Over the next two months, DePaula said, Stanford helped him pull together all the financial information Craft3 requested, including detailed financial forecasts, and create a thorough and compelling loan application.
Stanford’s help was “a godsend,” DePaula said. “Most literally, a real answer to a real prayer.”
Cheaper USB drive
As with many inventors, DePaula enjoys working through technological puzzles; but financial puzzles? Not so much.
“Honestly, I should have an MBA to do what I am doing,” he said. “I’m an engineer. That’s my first love. I deal with numbers because I have to, not because I want to.”
What he wanted to do when he first dreamed up intelliPaper was to simply find a low-cost USB drive.
In 2008 he was working for a religious website (Bibleinfo.com) trying to find an inexpensive way to deliver large amounts of information to people by means of a tangible data storage device like the small, square, business-card-sized CD-ROM products available in the late 1990s and early 2000s. USB thumb drives seemed to be the answer.

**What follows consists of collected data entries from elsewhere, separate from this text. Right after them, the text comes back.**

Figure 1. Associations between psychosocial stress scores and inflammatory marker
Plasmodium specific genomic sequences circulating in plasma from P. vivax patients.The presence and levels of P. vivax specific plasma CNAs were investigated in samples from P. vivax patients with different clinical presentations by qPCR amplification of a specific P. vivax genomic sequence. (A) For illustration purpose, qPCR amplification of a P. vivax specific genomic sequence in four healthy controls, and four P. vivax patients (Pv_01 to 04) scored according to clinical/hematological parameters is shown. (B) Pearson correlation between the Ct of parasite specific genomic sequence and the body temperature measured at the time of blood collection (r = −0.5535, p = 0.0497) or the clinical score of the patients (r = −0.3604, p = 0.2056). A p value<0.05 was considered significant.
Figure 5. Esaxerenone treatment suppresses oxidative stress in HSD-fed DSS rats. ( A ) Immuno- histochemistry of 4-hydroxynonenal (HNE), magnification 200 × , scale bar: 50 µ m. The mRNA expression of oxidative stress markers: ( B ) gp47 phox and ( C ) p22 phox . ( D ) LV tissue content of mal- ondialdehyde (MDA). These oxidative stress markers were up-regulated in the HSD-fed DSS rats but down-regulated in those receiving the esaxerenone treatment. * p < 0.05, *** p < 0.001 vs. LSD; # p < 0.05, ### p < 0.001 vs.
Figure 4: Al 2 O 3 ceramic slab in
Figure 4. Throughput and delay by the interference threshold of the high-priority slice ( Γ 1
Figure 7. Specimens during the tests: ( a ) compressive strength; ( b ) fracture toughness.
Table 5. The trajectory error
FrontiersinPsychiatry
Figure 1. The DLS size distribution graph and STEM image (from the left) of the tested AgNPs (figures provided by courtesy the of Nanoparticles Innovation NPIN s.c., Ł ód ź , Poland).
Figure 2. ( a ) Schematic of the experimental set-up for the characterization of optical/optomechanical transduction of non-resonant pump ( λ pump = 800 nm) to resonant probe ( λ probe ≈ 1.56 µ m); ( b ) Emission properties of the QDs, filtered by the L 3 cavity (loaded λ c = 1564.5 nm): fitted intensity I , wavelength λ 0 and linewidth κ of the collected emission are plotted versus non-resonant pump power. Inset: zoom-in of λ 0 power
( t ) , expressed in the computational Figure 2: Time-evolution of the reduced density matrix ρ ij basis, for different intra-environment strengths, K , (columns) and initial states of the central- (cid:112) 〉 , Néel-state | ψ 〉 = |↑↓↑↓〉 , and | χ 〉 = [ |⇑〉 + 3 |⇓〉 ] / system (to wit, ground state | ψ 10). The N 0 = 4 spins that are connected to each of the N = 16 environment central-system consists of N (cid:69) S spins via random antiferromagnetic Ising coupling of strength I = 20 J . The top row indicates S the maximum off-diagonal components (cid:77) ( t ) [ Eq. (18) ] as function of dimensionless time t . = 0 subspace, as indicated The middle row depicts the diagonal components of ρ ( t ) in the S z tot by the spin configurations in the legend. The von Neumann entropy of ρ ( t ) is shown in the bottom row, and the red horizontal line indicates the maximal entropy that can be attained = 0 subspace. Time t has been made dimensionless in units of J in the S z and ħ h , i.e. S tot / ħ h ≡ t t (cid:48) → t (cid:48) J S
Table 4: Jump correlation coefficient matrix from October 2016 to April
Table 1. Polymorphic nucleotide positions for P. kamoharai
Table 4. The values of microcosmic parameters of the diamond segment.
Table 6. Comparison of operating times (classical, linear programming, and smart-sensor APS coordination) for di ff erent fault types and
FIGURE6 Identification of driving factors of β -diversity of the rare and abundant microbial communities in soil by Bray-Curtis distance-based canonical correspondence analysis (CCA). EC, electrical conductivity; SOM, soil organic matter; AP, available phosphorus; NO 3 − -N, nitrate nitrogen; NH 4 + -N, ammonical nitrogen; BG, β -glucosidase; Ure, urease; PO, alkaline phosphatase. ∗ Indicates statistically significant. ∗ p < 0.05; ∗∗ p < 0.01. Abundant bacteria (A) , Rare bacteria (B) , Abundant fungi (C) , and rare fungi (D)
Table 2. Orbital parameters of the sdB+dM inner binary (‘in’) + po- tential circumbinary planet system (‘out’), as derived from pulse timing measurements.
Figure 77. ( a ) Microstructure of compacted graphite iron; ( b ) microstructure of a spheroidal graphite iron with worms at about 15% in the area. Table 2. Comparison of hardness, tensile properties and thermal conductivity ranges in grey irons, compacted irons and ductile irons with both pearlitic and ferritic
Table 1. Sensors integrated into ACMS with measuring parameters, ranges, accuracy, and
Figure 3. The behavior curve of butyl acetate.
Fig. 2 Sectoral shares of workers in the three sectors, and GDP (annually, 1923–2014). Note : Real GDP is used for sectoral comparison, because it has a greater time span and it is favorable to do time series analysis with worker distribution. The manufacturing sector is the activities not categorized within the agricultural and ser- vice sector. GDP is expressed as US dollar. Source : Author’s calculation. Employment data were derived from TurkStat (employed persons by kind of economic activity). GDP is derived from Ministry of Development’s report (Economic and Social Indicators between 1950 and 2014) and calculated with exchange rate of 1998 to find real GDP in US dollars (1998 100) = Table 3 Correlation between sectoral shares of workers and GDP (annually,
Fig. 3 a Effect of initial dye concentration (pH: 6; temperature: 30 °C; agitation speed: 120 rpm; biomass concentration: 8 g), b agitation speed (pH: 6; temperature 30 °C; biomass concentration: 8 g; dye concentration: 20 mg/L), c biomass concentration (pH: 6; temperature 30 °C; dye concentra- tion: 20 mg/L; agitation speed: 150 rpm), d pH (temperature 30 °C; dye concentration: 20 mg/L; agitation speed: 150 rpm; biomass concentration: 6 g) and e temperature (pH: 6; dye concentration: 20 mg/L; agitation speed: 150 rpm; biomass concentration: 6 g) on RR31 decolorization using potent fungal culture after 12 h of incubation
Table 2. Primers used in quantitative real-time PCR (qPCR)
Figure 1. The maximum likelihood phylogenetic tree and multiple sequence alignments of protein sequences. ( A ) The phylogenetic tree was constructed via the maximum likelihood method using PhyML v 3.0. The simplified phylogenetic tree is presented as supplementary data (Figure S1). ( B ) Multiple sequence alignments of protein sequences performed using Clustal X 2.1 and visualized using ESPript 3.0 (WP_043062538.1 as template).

At the 2008 Consumer Electronics Show (CES) in Las Vegas, he visited every booth he could find that had anything to do with thumb drives, but no luck. The cheapest he could find were around $3 each. Previous experience told him he needed to get the wholesale cost down below $1.
Sitting in his hotel room at the end of the week, he took off his conference participant badge and realized it had a computer chip embedded in it. If a computer chip could be embedded in a nametag, where else could you embed a tiny silicon chip?
And that was his “Eureka!” moment. Perhaps he could store digital information in paper.
DePaula’s first challenge was to create a USB drive out of paper, which he has accomplished. Retail price on large orders is generally less than $2, but within two years he expects the price on select products to be down to 50 cents each.
In any case, he said, USB drives are only the beginning.
“intelliPaper isn’t just a USB drive,” he said. “It really is intelligent paper. That’s the long-term vision that we have for it. “
He said he worked out the conceptual framework for where he wanted to take this new technology pretty quickly; much of it was mapped out that night in his hotel room. But building the business to support it has taken much longer.